__AUFGABE 1__.
Erläutern Sie anhand des Artikels über die PIP-Brustimplantate, warum diese Implantate als gefährlich gelten.
__AUFGABE 2__.
Führen Sie den Artikel über die PIP-Brustimplantate im Anschluss an seinen letzten Satz weiter.

__TEXTAUSZUG__.
►
Ulla Meier ist eine von vermutlich Tausenden Frauen in Deutschland, die in den vergangenen zehn Jahren Brustimplantate der französischen Firma PIP eingesetzt bekommen haben. Brustimplantate, die sich lange schon als gefährlich erwiesen haben. Statt mit medizinischem Kunststoff füllte die französische Firma Poly Implant Prothese (PIP) sie mit industrieller Dichtungsmasse wie sie auch in Badezimmern oder für Matratzen verwendet wird. In Frankreich wurden, wie berichtet, acht Fälle von Krebserkrankungen bei Frauen bekannt, deren Einlagen rissen und bei denen sich das Gel im Körper verbreitete. Ohnehin sollen PIP-Implantate schneller reißen und dadurch Entzündungen auslösen.

Behörden empfehlen Herausnahme

Die französischen Behörden empfehlen den 30.000 betroffenen Frauen, die Implantate herausnehmen zu lassen. Die Kosten werden von den Krankenkassen übernommen. 2000 Frauen haben sich dort entschlossen, gegen PIP zu klagen. Es besteht der Verdacht, dass die inzwischen in Konkurs gegangene Firma mit minderwertigem Material bei der Herstellung sparen wollte.

In Deutschland warnt das Bundesinstitut für Arzneimittel und Medizinprodukte (BfArM) ebenfalls seit 2010 vor diesen Implantaten, die damals vom Markt genommen wurden. Das Institut riet den Ärzten, die betroffenen Patientinnen zu informieren. „Die Gesundheitsministerien der Länder sind von uns umgehend unterrichtet worden“, erklärt Maik Pommer vom Bundesamt.
◄
Gespeicherte Einträge
►
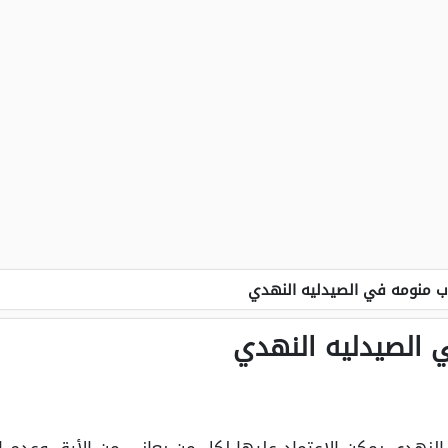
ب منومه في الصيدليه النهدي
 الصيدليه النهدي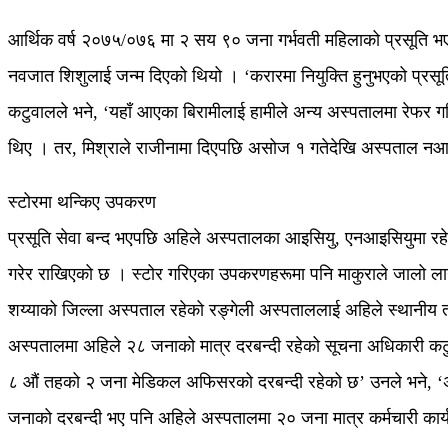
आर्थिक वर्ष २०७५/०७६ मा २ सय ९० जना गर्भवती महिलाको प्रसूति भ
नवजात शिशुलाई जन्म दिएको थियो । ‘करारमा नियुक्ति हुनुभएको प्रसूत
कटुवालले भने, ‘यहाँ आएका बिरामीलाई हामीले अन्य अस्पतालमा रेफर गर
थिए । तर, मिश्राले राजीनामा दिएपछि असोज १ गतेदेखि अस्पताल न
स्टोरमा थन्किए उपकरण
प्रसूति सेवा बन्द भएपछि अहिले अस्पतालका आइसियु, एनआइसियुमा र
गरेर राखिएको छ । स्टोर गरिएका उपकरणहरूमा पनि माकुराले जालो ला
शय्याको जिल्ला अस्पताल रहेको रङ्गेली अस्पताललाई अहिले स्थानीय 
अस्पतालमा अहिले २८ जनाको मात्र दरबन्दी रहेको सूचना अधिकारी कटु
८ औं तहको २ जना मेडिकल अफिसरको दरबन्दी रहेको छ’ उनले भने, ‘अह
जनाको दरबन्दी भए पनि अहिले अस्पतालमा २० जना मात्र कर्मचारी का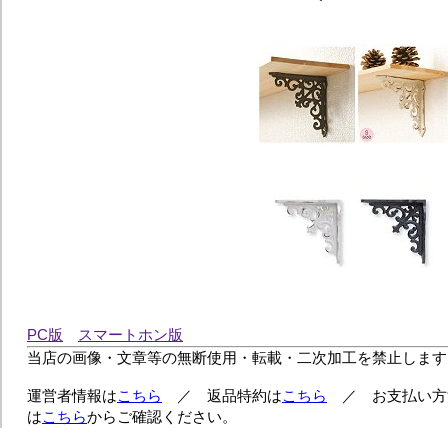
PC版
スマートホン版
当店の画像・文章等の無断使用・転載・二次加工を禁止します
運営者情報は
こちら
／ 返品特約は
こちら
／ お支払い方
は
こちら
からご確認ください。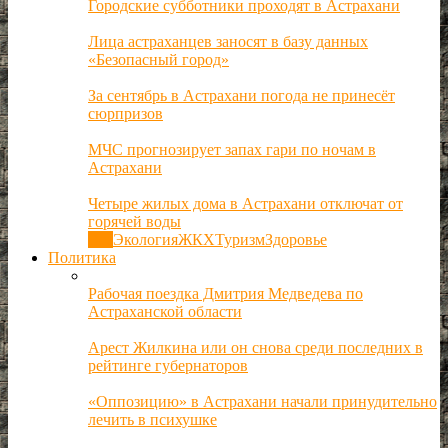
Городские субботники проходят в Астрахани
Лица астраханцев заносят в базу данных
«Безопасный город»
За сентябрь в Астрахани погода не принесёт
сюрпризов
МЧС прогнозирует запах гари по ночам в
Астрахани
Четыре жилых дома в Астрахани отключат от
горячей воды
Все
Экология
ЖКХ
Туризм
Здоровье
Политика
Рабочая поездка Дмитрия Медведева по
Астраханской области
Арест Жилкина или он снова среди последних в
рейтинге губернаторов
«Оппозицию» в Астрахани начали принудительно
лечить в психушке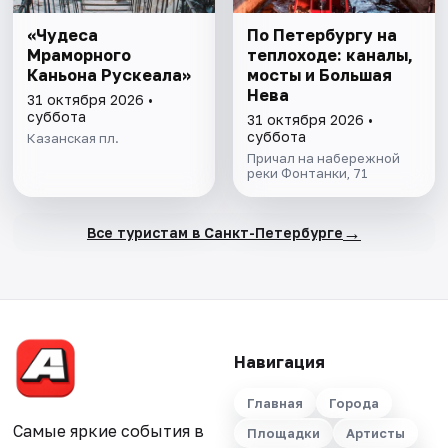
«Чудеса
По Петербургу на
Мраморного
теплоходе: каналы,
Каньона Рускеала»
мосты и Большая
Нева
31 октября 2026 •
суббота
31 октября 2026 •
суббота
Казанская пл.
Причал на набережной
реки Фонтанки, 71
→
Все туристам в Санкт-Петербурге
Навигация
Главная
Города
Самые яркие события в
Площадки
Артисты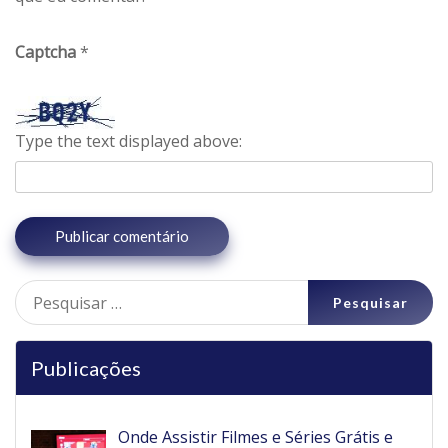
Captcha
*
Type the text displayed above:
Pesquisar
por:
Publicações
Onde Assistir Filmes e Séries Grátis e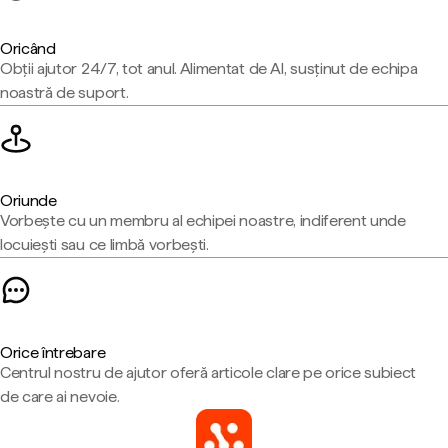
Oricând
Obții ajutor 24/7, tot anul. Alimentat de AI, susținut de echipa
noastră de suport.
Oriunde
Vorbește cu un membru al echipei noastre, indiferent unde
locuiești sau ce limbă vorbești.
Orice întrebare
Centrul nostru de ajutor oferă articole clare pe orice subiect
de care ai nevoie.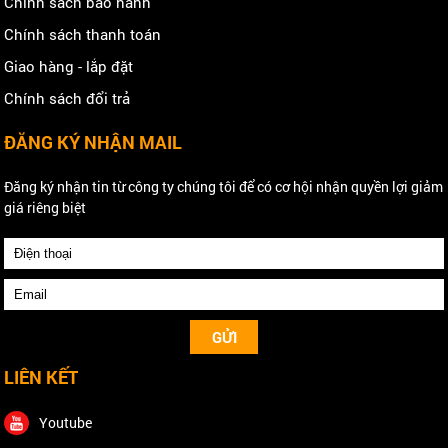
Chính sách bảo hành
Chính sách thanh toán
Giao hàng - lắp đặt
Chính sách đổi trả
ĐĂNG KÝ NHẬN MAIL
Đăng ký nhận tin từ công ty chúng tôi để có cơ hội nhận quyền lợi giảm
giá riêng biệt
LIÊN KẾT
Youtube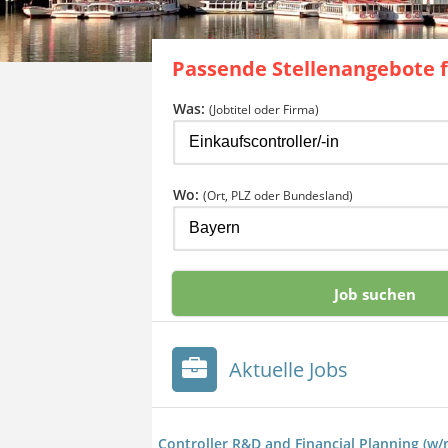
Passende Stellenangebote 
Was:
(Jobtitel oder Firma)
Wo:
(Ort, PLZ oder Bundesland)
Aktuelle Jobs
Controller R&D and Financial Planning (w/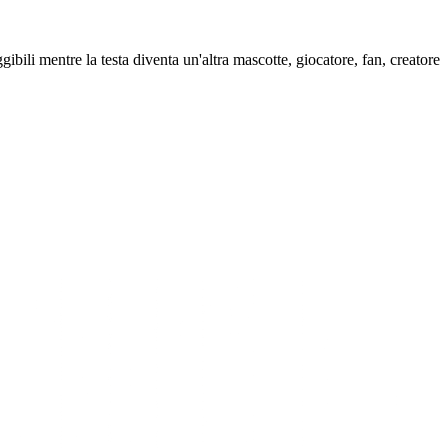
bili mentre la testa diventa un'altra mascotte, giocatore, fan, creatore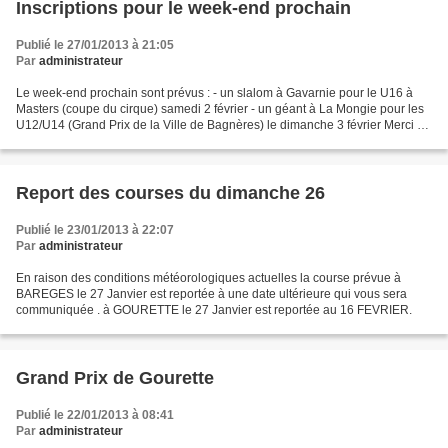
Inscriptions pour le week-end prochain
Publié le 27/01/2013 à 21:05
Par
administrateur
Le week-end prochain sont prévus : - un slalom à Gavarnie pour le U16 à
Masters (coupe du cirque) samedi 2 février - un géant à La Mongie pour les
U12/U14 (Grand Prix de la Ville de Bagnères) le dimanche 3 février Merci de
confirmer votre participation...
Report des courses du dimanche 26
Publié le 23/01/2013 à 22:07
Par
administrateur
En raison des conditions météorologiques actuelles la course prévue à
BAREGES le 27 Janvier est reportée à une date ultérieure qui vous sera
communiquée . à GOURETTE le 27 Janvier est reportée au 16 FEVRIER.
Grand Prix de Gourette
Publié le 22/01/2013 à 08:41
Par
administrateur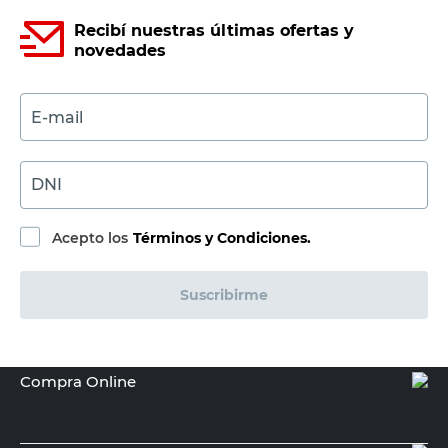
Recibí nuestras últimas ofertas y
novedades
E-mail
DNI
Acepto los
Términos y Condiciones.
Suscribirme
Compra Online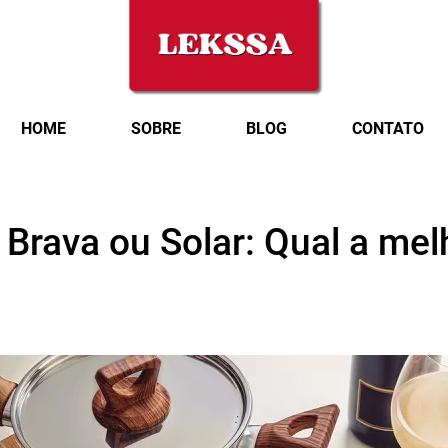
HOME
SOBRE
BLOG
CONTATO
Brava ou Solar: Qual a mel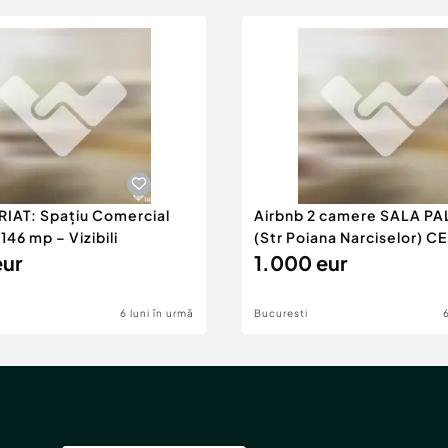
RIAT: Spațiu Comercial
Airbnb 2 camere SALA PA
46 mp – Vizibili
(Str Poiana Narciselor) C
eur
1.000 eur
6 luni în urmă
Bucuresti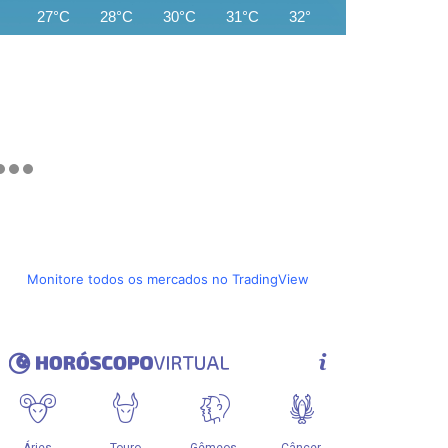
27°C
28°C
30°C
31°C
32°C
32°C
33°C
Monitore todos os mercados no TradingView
◄
__LÖSUNG 1__.
Die Firma PIP füllte die Implantate nicht mit medizinischem Kunststoff, sondern mit industrieller Dichtungsmasse, wie sie auch in Badezimmern oder für Matratzen verwendet wird. Außerdem sollen PIP-Implantate schneller reißen und dadurch Entzündungen auslösen. In Frankreich wurden acht Krebserkrankungen bei Frauen bekannt, deren Einlagen rissen und bei denen sich das Gel im Körper verbreitete.

__LÖSUNG 2__.
Die Patientinnen, die sich in der Essener Uniklinik operieren lassen hatten, erfuhren jedoch erst ein Jahr später von ihren Risiken. Und das, obwohl ihnen seitdem zu einer halbjährlichen Kontrolle der Implantate geraten wird. Auch die Bochumerin Renate Behrens* erhielt im April 2011 das Schreiben der Uniklinik. 1987 hatte sie sich wegen eines Krebsverdachts an beiden Brüsten operieren und sofort Implantate einsetzen lassen.

Patientinnen wollen Sammelklage

„Ich hatte damals ein zweijähriges Kind, wollte es hinter mich bringen“, sagt sie. 2004 jedoch war das erste Implantat porös, wurde durch ein neues der niederländischen Firma Rofil ersetzt, die ihre Produkte von PIP bezog. Bislang, das ergaben die Kontrollen, sind Behrens’ Implantate intakt. Dennoch ist die 54-Jährige, wie sie sagt, „stinkwütend“. „Mir steht es zu, dass die Implantate sofort entfernt werden“, sagt sie. Sie würde sich am liebsten einer Sammelklage anschließen.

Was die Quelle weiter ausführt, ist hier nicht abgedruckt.